Supplied passage:
Single by Crystal Castles featuring Robert Smith
- Released: October 26, 2010
- Genre: Gothic rock
- Length: 3:49
- Label: Polydor
- Songwriters: Alice Glass; Ethan Kath; Mark Holmes; Robert Smith;
- Producers: Ethan Kath; Jacknife Lee; Paul Epworth;

Crystal Castles singles chronology
| "Baptism" (2010) | "Not in Love" (2010) | "Plague" (2012) |

Robert Smith singles chronology
| "J'aurai tout essayé" (2010) | "Not in Love" (2010) | "It Never Was the Same" (2015) |

= Not in Love (Crystal Castles song) =

"Not in Love" is a song recorded by the Canadian electronic music duo Crystal Castles. It is a cover of the 1983 single by the Canadian rock band Platinum Blonde. A first version appeared on Crystal Castles' second studio album, Crystal Castles (2010), with vocals from the member Ethan Kath. Following the album's release, Robert Smith of the Cure asked for permission to remix one of its tracks. Kath instead asked Smith to record his own vocals, which were used in a remix that was digitally released as a non-album single on October 26, 2010, alongside a music video.

Things to do:
[1] From the article on the song "Not in Love," print the part that begins at the words "Crystal Castles singles" and stops after "a music video.".
[2] According to the article on "Not in Love," which band released the 1983 single that Crystal Castles covered?
[3] Go on with the article about the Crystal Castles song "Not in Love" from the point where it stops.
The material after this text has nothing to do with what you're asked to do.

Source material:
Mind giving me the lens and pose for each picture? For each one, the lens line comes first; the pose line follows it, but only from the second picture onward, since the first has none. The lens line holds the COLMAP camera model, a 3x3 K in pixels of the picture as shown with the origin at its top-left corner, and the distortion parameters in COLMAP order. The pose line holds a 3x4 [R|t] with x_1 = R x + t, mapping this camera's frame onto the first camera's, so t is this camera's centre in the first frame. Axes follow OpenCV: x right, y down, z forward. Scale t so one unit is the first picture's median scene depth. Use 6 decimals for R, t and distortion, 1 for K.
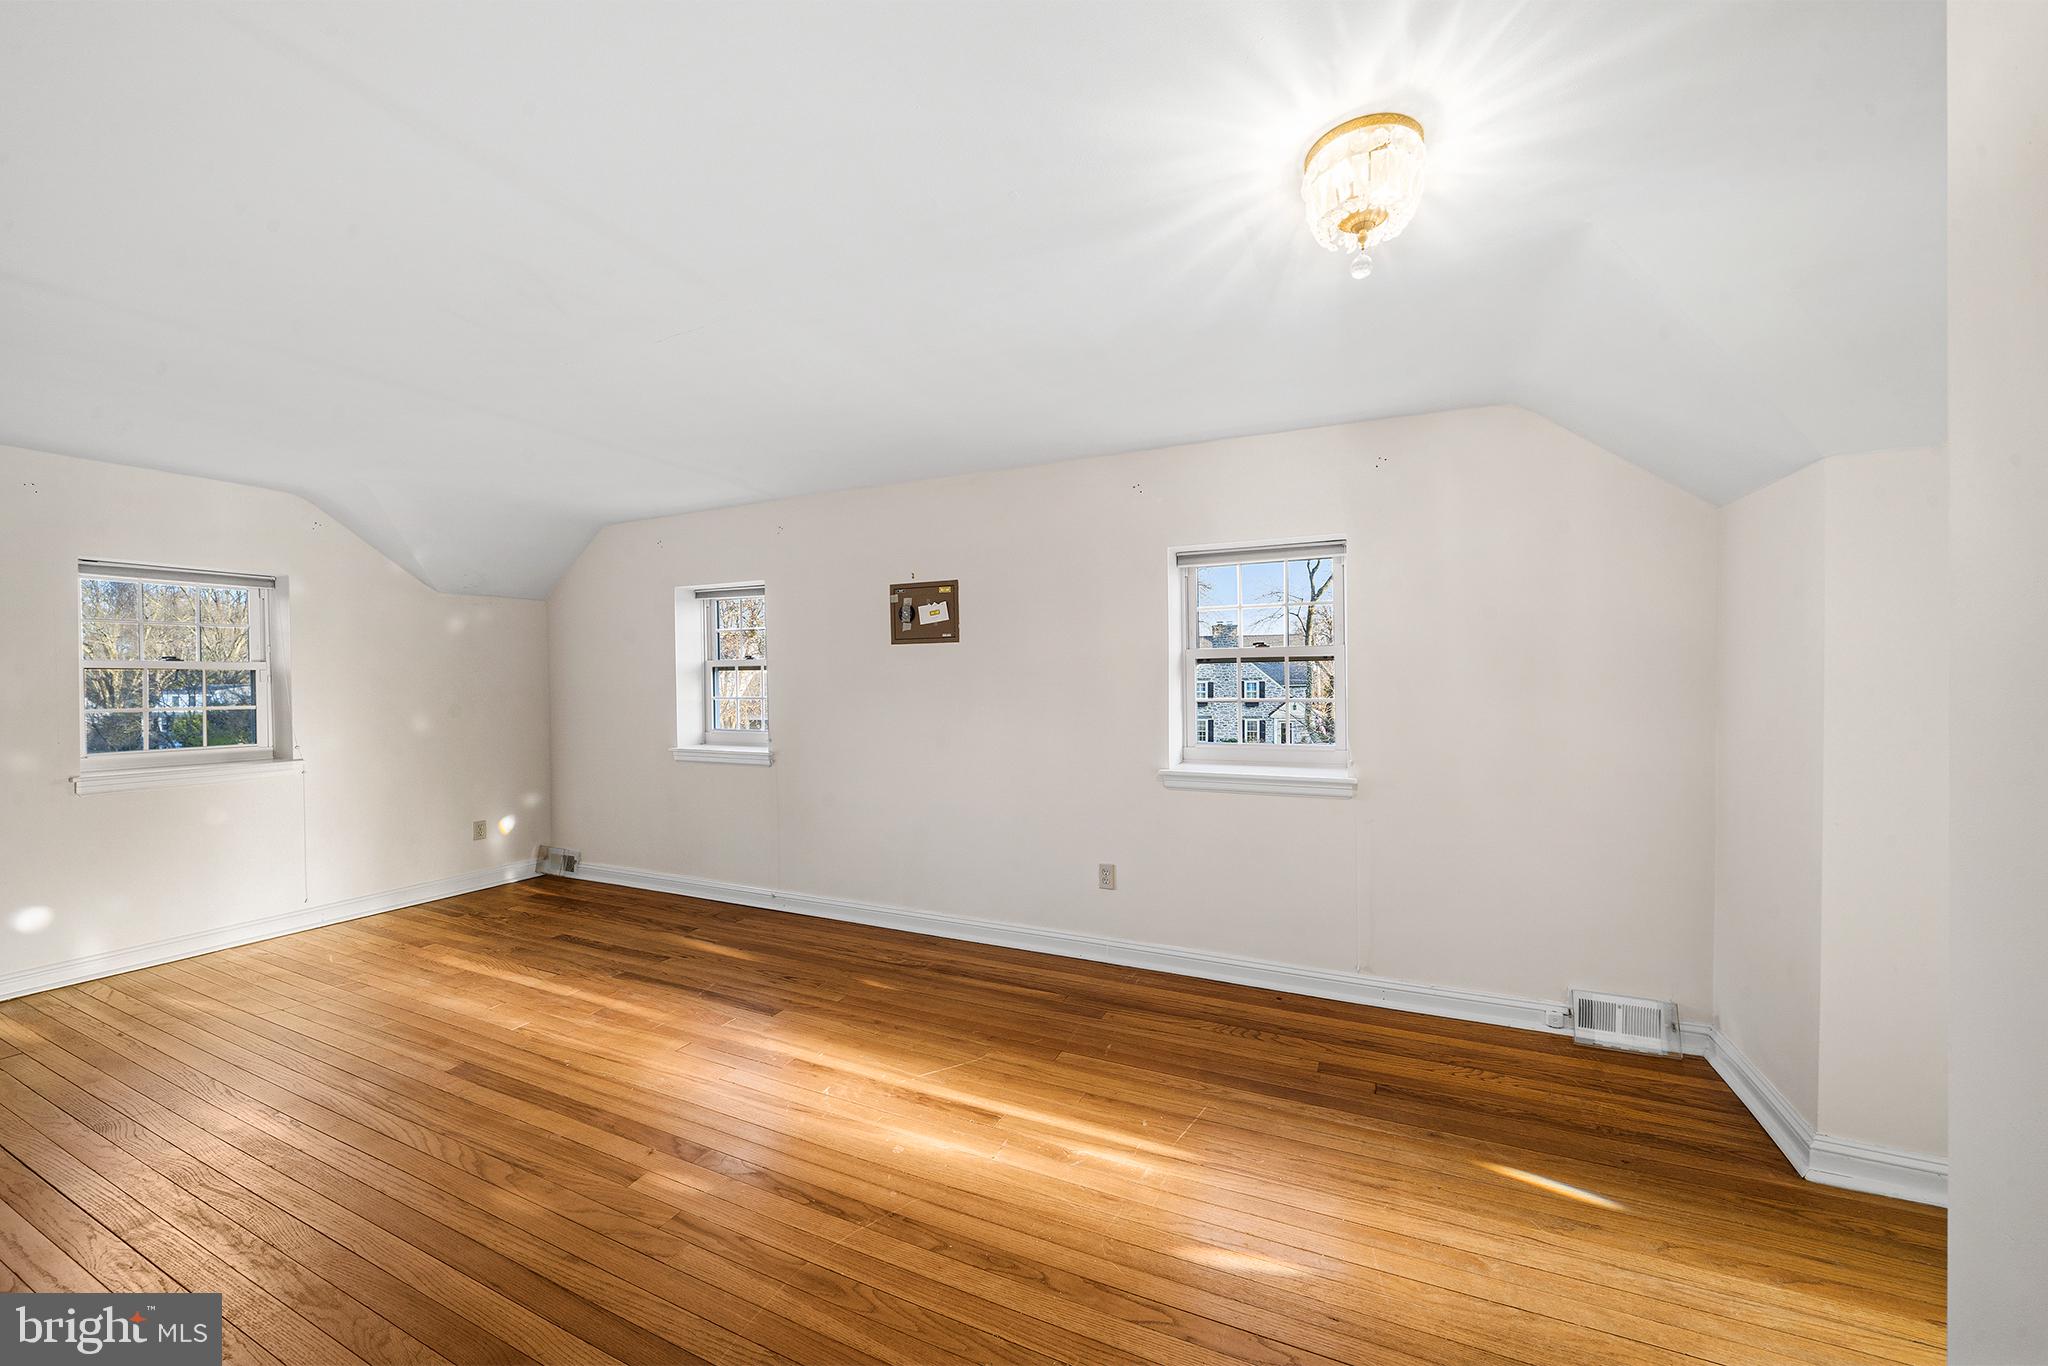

Answers:
[1]
Crystal Castles singles chronology
| "Baptism" (2010) | "Not in Love" (2010) | "Plague" (2012) |

Robert Smith singles chronology
| "J'aurai tout essayé" (2010) | "Not in Love" (2010) | "It Never Was the Same" (2015) |

= Not in Love (Crystal Castles song) =

"Not in Love" is a song recorded by the Canadian electronic music duo Crystal Castles. It is a cover of the 1983 single by the Canadian rock band Platinum Blonde. A first version appeared on Crystal Castles' second studio album, Crystal Castles (2010), with vocals from the member Ethan Kath. Following the album's release, Robert Smith of the Cure asked for permission to remix one of its tracks. Kath instead asked Smith to record his own vocals, which were used in a remix that was digitally released as a non-album single on October 26, 2010, alongside a music video.

[2] Platinum Blonde, a Canadian rock band.

[3]
Critics stated the first version of "Not in Love", which is a synth-pop song, is calmer than Smith's version, which is a gothic rock song and has stronger beats and synthesizers. Although critics generally described the album version as unexciting, they praised Smith's cover, especially its vocals, and some publications named it one of the best songs of 2010. The Smith cover appeared in the singles charts of Australia, Denmark, Scotland, and the United Kingdom, and was certified gold by Music Canada.

== Background and release ==
"Not in Love" is a 1983 song by the Canadian rock band Platinum Blonde that the Canadian electronic music duo Crystal Castles covered for their self-titled 2010 studio album. Ethan Kath recorded his vocals as "a scratch demo". He intended to re-record the song, but the demo was used for the finished version and released on the album. Following the album's launch, Robert Smith of the Cure, whom Crystal Castles had first met when the duo opened for the band at London's The O2 Arena in February 2009, asked if he could remix one of its tracks. Kath instead suggested that Smith record his own vocals for their version of "Not in Love". Smith recorded demo vocals in his home. According to Kath, when the band listened to the result, they became attached to his "raw" vocals and decided to retain Smith's demo and cancel their plans to re-record him in a studio.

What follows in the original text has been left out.